Extrait à lire:
☆ ☆ ☆ ☆ ☆

Dossier: 97-3453-IT-G

ENTRE :

431543 B.C. LTD.,

appelante,

et

SA MAJESTÉ LA REINE,

intimée.

Motifs du jugement

Le juge Beaubier, C.C.I.

[1] Le présent appel, qui est régi par la procédure générale, a été entendu à Kelowna (Colombie-Britannique) le 20 octobre 1999. M. Dennis Barnes et son épouse, Janet, ont été les seuls témoins.

[2] Les parties ont déposé un exposé conjoint partiel des faits qui est ainsi libellé :

[TRADUCTION]

L'appelante, 431543 B.C. Ltd., et l'intimée, Sa Majesté la Reine, conviennent, pour les fins du présent appel, que les faits énoncés ci-dessous sont vrais et que les documents dont les copies sont annexées sont authentiques.

1. L'appelante est une société canadienne assujettie à l'impôt constituée le 1er septembre 1992 en vertu de la British Columbia Company Act.

2. M. Dennis Barnes et Mme Janet Barnes sont mari et femme et des résidents au Canada.

3. [...] (Le paragraphe a été rayé.)

4. La Edmonton Elevator Advertising Corporation ( « Edcorp. » ) est une société de l'Alberta constituée en 1982.

5. Janet et Dennis Barnes étaient les seuls actionnaires d'Edcorp., et détenaient chacun cinq actions ordinaires jusqu'à la réorganisation de la société en septembre 1992.

6. La J & N Technical Services Ltd. ( « J & N » ) est une société de l'Alberta dont Janet Barnes était en tout temps pertinent la seule actionnaire jusqu'au transfert des actions à Edcorp.

7. En septembre 1992, la société appelante, l'Edmonton Elevator Advertising Corporation et la J & N Technical Services Ltd. ont procédé à une réorganisation (la « réorganisation » ). Une série de diagrammes sur le processus de réorganisation est annexée sous l'onglet 1.

8. Le 31 août 1992, Amy Barnes, la mère de Dennis Barnes, a établi une fiducie familiale non testamentaire totalement discrétionnaire (la « fiducie » ) dont les bénéficiaires étaient les enfants de Dennis et de Janet, Rochelle Barnes, et Georgina Barnes, (les « enfants » ) âgées de 11 et 9 ans respectivement à l'époque.

☆ ☆ ☆ ☆ ☆

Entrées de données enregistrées
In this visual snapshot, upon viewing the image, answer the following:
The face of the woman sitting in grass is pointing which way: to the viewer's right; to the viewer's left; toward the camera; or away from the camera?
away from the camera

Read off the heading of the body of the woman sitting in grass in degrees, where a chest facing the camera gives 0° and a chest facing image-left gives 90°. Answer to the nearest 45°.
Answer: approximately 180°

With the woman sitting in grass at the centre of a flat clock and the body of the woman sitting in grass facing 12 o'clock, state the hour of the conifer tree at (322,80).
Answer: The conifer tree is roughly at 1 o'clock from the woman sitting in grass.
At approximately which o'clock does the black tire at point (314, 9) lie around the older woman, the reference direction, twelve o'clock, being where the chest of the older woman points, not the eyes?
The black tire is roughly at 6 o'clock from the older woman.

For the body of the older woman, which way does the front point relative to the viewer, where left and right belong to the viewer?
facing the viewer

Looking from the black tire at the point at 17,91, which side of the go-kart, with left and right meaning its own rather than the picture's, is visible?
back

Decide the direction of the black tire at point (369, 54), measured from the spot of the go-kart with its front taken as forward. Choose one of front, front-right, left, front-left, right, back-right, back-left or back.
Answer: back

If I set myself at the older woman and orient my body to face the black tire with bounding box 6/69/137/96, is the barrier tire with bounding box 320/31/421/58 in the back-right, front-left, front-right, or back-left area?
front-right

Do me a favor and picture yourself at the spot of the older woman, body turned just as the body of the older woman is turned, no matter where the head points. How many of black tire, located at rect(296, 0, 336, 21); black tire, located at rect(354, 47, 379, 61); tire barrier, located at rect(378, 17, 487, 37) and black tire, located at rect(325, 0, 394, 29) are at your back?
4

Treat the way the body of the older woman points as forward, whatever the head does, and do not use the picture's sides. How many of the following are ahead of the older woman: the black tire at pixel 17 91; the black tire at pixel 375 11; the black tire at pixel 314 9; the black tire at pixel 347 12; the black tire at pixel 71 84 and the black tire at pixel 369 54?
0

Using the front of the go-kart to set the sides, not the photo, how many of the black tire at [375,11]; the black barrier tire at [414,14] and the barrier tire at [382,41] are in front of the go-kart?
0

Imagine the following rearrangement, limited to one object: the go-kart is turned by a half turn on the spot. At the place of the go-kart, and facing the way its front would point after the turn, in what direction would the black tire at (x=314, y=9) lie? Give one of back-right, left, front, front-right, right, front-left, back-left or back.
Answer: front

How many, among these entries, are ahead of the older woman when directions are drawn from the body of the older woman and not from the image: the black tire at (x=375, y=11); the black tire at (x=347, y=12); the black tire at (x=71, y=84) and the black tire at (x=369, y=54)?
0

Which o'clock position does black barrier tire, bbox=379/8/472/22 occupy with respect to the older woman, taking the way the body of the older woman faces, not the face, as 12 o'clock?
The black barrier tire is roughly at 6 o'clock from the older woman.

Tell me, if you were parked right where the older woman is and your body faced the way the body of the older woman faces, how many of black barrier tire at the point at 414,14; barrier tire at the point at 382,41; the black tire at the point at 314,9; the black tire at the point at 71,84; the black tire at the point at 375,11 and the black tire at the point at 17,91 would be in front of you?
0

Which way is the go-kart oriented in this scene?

☆ ☆ ☆ ☆ ☆

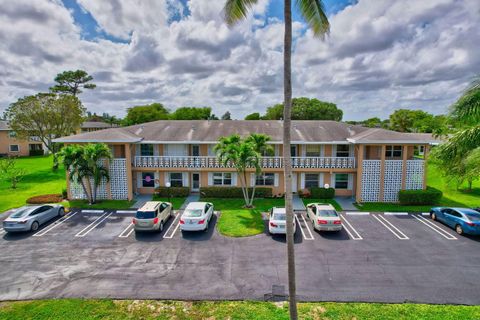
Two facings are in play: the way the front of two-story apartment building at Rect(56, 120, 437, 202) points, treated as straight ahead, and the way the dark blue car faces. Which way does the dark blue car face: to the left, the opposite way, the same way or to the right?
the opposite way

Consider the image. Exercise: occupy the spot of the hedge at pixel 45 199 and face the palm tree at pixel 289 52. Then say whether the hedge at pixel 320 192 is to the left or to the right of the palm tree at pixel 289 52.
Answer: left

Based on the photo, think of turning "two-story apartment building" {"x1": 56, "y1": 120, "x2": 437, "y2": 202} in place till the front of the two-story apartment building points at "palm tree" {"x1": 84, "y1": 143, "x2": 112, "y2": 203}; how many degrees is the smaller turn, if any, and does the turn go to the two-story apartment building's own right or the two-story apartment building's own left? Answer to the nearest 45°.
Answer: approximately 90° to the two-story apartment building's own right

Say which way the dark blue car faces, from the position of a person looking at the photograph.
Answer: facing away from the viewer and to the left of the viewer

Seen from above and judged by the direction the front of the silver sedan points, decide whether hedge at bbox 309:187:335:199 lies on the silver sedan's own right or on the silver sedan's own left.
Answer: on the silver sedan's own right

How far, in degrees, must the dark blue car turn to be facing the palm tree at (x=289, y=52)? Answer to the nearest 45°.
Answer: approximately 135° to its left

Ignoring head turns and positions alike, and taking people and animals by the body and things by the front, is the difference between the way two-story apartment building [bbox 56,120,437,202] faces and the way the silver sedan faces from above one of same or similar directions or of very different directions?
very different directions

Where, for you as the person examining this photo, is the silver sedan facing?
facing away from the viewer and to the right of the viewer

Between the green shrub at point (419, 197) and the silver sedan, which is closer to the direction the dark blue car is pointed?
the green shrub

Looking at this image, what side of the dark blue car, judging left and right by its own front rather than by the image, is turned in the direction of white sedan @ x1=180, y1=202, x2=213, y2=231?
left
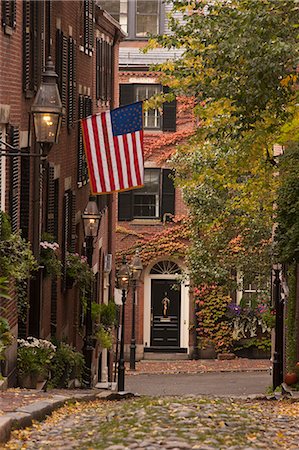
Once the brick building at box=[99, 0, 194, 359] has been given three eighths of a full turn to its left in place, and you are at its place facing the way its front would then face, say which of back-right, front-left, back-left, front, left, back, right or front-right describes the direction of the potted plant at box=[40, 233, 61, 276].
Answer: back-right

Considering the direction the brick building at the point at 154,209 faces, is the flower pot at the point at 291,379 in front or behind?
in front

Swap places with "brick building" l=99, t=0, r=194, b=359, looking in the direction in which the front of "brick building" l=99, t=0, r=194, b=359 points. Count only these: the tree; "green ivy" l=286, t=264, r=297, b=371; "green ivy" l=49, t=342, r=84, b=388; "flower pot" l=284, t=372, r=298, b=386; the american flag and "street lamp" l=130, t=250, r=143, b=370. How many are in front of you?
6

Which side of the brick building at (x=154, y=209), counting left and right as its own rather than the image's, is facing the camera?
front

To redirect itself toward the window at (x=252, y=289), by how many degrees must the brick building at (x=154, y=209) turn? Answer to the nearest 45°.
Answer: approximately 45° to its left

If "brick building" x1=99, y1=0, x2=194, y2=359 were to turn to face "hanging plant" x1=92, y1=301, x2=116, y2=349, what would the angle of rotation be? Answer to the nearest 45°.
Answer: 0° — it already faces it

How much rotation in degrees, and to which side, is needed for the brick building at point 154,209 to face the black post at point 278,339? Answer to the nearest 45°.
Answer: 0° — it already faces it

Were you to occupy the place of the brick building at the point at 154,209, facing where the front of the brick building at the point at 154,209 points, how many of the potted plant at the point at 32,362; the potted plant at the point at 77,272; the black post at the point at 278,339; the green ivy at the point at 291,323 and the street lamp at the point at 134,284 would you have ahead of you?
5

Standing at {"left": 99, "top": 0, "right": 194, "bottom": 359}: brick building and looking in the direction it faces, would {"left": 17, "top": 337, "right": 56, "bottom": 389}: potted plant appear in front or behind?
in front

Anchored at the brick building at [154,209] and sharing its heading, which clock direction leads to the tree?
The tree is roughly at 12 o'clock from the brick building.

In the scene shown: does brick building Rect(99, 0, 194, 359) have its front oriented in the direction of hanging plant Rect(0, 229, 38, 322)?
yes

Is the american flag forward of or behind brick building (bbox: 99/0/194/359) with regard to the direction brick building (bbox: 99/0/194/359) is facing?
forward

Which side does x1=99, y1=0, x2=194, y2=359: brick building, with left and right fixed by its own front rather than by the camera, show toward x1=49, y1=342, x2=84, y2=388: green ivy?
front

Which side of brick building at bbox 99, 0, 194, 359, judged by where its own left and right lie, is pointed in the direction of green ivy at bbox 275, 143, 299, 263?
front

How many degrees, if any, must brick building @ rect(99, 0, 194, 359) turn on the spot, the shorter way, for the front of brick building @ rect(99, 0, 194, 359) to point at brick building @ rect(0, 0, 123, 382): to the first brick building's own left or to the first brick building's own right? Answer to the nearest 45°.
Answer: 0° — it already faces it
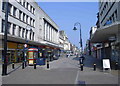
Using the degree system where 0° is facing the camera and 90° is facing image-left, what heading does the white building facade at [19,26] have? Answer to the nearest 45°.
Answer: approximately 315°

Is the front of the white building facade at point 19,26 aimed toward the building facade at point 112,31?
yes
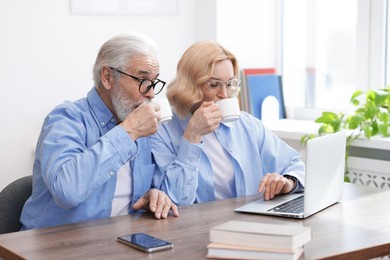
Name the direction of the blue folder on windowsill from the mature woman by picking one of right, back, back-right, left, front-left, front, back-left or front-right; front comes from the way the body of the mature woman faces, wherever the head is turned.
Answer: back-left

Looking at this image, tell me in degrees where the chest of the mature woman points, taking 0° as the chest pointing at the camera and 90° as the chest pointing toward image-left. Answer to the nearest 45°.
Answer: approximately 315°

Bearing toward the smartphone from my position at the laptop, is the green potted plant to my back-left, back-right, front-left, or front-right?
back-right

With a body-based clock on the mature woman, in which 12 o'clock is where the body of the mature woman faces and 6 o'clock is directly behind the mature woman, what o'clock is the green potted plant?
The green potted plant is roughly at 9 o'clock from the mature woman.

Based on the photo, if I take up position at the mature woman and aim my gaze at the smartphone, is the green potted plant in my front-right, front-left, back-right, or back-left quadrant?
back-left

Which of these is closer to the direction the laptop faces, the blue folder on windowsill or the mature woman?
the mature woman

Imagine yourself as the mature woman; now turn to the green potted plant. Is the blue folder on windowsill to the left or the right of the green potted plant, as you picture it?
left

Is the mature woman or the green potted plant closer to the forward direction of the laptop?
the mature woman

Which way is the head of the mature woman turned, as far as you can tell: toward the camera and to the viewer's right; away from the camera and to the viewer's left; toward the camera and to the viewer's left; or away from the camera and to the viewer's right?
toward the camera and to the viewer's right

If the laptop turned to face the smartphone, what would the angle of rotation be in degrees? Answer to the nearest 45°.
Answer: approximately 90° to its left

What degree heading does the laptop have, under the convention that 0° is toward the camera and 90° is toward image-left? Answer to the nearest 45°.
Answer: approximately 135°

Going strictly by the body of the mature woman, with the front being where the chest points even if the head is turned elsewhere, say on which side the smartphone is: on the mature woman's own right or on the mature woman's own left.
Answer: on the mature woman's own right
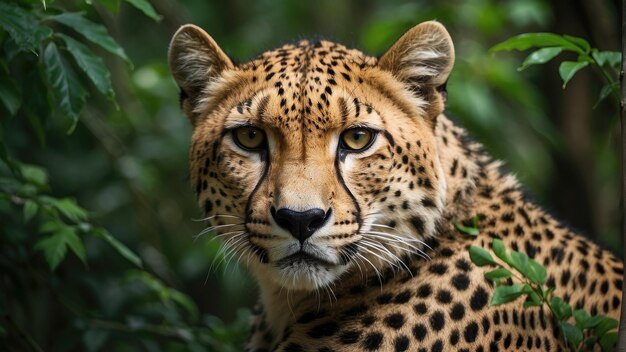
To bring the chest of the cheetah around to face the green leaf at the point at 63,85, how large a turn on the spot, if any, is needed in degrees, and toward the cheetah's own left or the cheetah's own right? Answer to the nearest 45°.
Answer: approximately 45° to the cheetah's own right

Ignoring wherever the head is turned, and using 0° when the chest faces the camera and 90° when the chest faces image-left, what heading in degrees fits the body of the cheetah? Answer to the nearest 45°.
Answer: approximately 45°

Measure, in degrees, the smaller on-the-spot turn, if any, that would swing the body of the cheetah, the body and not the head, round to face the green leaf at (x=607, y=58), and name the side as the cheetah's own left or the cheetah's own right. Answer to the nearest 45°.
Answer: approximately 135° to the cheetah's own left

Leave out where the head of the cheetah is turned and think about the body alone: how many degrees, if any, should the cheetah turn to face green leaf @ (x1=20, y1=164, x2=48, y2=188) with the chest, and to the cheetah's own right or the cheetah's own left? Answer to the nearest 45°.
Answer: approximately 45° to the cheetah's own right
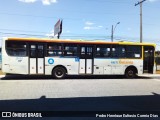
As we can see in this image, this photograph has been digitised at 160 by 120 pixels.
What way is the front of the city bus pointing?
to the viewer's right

☆ ☆ ☆ ☆ ☆

Consignes de l'exercice:
a) Traduisez en anglais la phrase suivante de l'extrait de jugement sur l'appel de 431543 B.C. Ltd. : « Janet et Dennis Barnes étaient les seuls actionnaires d'Edcorp., et détenaient chacun cinq actions ordinaires jusqu'à la réorganisation de la société en septembre 1992. »
b) Rédigez la suite de l'extrait de jugement sur l'appel de 431543 B.C. Ltd., en reprenant là où il s'arrête.

Réponses par numéro:
a) Janet and Dennis Barnes were the only shareholders of Edcorp., and each held five common shares until the company's reorganization in September 1992.

b)
9. La HMW Construction Ltd. et la HMW Holdings Ltd. sont des sociétés de l'Alberta qui exerçaient leurs activités dans le domaine de la construction commerciale en Alberta.

10. Dennis Barnes était un associé et vice-président, Finances et Administration de la HMW Construction Ltd. et de la HMW Holdings Ltd. Avant la réorganisation, les intérêts de Dennis Barnes dans HMW Construction Ltd. et HMW Holdings étaient détenus par Edcorp.

11. À la suite de la réorganisation et tout au long de l'année d'imposition, Dennis Barnes et la fiducie familiale Barnes étaient propriétaires de toutes les actions de l'appelante selon la répartition suivante :

Dennis Barnes – 5601 actions ordinaires avec droit de vote de catégorie « A » ;

Fiducie familiale Barnes – 2 actions ordinaires sans droit de vote de catégorie « B » .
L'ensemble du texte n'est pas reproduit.